The questions come and go. Every once in a while I try to sit down and figure out what I think about the whole thing. Sometimes I get sort of obsessed to figure it out. Me and Chris will get in these big discussions about it, and he'll try to disprove the existence of God, but after too long I'm like no, you can't do that. You can't do that with words,

I get silly sometimes, too. I get drunk and start thinking about it, and I'll say to myself Okay, if I see a shooting star right now, then God exists. And of course the stars never rain down...

He:

I remember about four years ago, actually, right before I met you, I was sitting on my back porch, and I was reading PensČes by Pascal or maybe one of Schopenhauer's tracts, and I looked up from the page, and I thought the word "God." I could feel the word right in front of me, I could taste all the connotations it carried, most of which had to do with my dad, not only in the psychological sense, the dad-as-God sense, but in the literal sense. All he taught me, all his lectures and opinions and beliefs about the Bible and God this and Jesus that,

So I was looking at this word, and suddenly I felt it burst apart, like a vessel, like a pot that's just gotten pumped full of the flipping sea. It exploded, shattered, right in my face. And when I could look around again, that word, that meaning for "God" now included everything. Everything dynamic and static, every mood, every state of existence was owned and included and encompassed in God,

And my dad, he really pushed me, really kinda hard, to be passionate about God, but at some point my experiences no longer matched up with his beliefs. Of course, we've had our share of wrestling sessions on the matter... but... but what I mean by God isn't something that can be figured out, but that essentially, whether we're conscious of it or not, whether we have a language for it or not, is being experienced all the time by all of us. It's just Life. Holiness. Ordinary Holiness. And the whole point is to access it, you know?

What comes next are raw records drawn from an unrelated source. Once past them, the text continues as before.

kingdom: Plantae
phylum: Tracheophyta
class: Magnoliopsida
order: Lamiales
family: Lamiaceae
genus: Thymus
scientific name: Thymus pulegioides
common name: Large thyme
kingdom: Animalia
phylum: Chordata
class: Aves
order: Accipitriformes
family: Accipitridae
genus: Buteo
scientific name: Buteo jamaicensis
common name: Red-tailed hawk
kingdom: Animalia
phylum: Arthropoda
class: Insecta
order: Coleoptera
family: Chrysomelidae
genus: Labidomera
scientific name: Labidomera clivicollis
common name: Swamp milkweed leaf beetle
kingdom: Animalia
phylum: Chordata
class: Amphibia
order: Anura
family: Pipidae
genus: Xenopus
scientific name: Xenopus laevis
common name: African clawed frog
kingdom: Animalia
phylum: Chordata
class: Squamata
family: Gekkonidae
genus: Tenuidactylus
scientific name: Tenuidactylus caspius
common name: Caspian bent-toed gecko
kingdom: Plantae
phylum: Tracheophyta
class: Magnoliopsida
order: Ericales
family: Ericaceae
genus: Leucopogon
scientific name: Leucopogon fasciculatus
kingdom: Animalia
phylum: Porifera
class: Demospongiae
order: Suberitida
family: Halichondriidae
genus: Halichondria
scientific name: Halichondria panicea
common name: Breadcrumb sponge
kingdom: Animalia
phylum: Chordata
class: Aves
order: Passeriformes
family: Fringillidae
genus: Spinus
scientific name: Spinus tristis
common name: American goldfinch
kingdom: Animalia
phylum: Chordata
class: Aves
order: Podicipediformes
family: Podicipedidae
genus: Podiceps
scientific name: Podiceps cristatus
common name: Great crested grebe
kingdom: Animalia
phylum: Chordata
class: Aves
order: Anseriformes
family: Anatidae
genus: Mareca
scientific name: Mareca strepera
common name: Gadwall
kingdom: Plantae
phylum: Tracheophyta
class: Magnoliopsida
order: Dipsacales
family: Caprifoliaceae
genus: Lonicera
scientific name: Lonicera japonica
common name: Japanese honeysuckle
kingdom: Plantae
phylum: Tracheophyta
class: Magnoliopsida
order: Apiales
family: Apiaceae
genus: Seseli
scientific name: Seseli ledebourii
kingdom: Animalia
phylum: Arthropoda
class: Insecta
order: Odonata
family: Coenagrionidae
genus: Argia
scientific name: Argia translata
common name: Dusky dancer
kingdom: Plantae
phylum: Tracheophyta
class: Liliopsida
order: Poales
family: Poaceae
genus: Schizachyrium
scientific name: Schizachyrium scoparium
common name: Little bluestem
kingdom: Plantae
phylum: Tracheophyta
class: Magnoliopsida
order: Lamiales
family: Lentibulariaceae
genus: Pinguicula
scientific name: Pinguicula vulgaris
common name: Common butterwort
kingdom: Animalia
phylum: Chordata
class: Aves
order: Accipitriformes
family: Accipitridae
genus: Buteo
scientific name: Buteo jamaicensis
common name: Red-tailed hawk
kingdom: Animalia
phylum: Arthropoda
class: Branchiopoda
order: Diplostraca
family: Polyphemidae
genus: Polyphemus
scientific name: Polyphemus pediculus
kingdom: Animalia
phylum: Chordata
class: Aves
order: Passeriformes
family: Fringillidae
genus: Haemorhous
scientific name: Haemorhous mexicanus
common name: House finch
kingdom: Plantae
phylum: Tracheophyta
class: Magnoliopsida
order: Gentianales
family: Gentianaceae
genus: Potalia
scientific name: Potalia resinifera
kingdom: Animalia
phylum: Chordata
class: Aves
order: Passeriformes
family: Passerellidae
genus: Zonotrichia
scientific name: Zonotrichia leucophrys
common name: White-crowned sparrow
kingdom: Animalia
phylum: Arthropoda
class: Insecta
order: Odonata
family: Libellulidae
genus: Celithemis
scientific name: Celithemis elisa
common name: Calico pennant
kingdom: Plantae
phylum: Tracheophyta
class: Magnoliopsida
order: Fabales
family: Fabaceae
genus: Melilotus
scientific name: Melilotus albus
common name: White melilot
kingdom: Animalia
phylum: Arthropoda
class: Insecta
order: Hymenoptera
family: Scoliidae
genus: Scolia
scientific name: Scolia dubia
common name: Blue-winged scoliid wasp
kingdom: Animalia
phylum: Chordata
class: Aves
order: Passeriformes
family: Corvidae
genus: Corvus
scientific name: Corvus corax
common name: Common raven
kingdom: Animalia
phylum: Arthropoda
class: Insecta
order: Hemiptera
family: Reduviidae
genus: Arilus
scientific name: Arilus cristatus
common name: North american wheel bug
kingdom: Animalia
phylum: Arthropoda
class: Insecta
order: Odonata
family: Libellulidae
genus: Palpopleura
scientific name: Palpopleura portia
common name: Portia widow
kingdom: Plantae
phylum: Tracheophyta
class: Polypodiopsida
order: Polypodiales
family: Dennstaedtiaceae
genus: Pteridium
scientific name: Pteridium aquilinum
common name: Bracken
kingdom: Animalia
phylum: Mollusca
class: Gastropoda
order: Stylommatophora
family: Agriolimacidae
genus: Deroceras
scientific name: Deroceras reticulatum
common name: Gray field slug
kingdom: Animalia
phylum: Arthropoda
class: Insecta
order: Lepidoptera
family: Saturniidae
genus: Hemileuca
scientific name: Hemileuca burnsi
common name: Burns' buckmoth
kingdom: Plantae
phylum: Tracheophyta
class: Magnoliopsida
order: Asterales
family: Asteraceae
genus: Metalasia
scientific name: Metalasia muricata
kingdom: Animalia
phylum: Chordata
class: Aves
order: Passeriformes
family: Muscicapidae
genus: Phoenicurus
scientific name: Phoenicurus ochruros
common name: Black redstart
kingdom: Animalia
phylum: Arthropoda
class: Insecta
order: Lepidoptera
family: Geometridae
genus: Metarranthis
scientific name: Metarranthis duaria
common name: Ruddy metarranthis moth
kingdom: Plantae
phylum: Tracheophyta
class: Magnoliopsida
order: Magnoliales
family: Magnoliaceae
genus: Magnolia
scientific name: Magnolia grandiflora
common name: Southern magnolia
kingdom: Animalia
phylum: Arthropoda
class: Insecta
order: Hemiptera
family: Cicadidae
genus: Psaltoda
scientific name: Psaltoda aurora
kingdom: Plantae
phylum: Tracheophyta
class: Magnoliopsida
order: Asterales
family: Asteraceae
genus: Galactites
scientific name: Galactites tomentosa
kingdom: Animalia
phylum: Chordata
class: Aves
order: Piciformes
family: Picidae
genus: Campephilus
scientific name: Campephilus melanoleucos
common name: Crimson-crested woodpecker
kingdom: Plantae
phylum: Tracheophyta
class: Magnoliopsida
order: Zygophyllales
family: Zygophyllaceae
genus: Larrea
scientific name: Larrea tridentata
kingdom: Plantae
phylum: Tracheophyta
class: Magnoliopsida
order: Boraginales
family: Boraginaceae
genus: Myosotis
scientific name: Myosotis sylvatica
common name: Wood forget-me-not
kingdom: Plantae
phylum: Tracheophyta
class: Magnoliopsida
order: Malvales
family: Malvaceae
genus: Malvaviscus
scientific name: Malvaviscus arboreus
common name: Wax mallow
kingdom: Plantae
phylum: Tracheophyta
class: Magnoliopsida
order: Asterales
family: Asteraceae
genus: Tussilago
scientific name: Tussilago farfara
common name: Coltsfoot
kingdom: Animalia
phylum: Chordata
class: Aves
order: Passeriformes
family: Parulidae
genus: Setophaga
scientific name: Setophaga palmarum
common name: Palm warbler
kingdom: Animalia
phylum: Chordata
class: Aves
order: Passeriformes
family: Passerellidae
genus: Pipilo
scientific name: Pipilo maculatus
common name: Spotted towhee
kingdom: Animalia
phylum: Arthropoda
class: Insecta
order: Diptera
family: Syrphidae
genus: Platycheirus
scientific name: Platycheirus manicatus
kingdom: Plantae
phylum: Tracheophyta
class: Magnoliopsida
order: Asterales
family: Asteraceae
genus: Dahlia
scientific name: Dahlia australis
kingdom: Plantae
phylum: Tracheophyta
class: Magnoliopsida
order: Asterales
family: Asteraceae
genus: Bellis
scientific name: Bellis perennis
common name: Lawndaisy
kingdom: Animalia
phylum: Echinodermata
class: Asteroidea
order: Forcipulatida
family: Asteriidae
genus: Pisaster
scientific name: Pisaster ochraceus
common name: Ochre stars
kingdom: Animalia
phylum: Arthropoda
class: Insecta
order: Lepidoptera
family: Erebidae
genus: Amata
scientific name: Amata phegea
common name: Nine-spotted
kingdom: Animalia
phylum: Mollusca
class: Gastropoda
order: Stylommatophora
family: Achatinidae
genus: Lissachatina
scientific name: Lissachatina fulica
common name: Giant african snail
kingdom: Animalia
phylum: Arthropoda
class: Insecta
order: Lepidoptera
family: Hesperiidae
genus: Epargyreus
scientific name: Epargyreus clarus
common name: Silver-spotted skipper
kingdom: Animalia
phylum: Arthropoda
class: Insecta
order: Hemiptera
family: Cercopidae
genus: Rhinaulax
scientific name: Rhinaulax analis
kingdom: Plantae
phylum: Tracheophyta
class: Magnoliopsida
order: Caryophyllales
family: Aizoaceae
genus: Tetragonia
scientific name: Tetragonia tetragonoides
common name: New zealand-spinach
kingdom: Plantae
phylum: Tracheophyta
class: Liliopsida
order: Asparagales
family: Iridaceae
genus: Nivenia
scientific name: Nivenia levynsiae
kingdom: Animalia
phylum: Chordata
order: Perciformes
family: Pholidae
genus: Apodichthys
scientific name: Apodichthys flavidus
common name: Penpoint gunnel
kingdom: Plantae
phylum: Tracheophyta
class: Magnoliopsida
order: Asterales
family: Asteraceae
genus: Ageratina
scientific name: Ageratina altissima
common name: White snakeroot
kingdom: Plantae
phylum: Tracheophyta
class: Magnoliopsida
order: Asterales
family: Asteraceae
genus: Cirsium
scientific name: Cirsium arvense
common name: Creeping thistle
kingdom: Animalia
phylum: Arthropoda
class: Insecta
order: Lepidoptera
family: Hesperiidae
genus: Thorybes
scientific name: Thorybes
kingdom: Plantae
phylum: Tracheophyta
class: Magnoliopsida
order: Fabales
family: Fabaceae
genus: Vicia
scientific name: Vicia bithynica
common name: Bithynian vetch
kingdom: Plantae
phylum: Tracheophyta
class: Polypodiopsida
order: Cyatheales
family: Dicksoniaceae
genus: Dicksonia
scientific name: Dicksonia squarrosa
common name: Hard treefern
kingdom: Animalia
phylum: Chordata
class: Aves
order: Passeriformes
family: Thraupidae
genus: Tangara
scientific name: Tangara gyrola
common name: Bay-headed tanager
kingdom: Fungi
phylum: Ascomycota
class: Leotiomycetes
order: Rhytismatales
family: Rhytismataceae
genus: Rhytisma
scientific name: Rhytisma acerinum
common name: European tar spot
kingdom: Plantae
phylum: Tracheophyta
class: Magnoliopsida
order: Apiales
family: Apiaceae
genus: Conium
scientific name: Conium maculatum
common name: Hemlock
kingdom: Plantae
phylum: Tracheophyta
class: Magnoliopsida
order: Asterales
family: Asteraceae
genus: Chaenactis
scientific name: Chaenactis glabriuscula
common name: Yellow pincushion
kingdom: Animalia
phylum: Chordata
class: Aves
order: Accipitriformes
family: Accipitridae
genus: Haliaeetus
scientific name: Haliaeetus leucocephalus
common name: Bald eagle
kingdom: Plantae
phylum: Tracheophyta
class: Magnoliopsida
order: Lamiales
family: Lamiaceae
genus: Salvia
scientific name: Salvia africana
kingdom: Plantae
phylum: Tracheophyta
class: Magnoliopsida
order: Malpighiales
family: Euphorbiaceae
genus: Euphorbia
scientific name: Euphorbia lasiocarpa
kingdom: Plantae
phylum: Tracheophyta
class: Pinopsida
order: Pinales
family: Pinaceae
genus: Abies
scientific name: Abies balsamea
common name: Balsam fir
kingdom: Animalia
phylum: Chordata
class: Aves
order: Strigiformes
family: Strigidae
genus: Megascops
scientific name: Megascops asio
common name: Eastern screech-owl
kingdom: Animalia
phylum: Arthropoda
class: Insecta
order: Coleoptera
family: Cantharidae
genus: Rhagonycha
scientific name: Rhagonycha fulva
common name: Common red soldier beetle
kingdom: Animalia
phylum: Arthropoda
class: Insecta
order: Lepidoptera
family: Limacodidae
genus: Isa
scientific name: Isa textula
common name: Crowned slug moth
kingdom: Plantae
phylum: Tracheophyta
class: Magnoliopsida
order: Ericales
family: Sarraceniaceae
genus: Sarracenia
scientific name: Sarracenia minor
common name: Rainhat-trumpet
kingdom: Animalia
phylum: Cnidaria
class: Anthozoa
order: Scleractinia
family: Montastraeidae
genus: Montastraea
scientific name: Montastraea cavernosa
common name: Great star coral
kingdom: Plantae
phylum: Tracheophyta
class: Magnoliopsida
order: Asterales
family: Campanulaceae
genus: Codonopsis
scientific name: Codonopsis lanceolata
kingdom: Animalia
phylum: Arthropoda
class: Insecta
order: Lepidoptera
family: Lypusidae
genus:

Patience looks down at his plate, feeling the cranks trying to turn more, faster, in his head. He sighs, evokes the emptiness, looks across at her. She says,

I know it's something simple.

It is.

It would have to be. But I still don't know where to place it. I try, I want, but I have a feeling that things will shift into place on their own. There's a lot of questions and a lot of answers and I'm twenty-two and don't think I have room to put them all away just yet.,

But no, it doesn't bother me when you talk about these things. Does it bother you that I don't think the same way?

He's about to say no, then mince that no apart, when he sees in the corner of his eye a procession of waiters and kitchen staff approaching them with a brown lump and a point of light.

The lump is a slice of chocolate torte, the point of light, a candle. They sing him happy birthday, which has got to be the least singable song this side of a hymnal. He studies the hostess the whole time, cause she obviously doesn't want to be doing this. He gets her to smile. The group dissipates back into the restaurant and Kate and Patience share an unembarrassed silence.

Make a wish, she says.

He gets quiet. Doesn't know what to wish for. Something about him and Kate. Something about the things that happen. That they happen on their own. And in a goodish sort of way. Something along those lines. He blows out the candle and picks up his fork.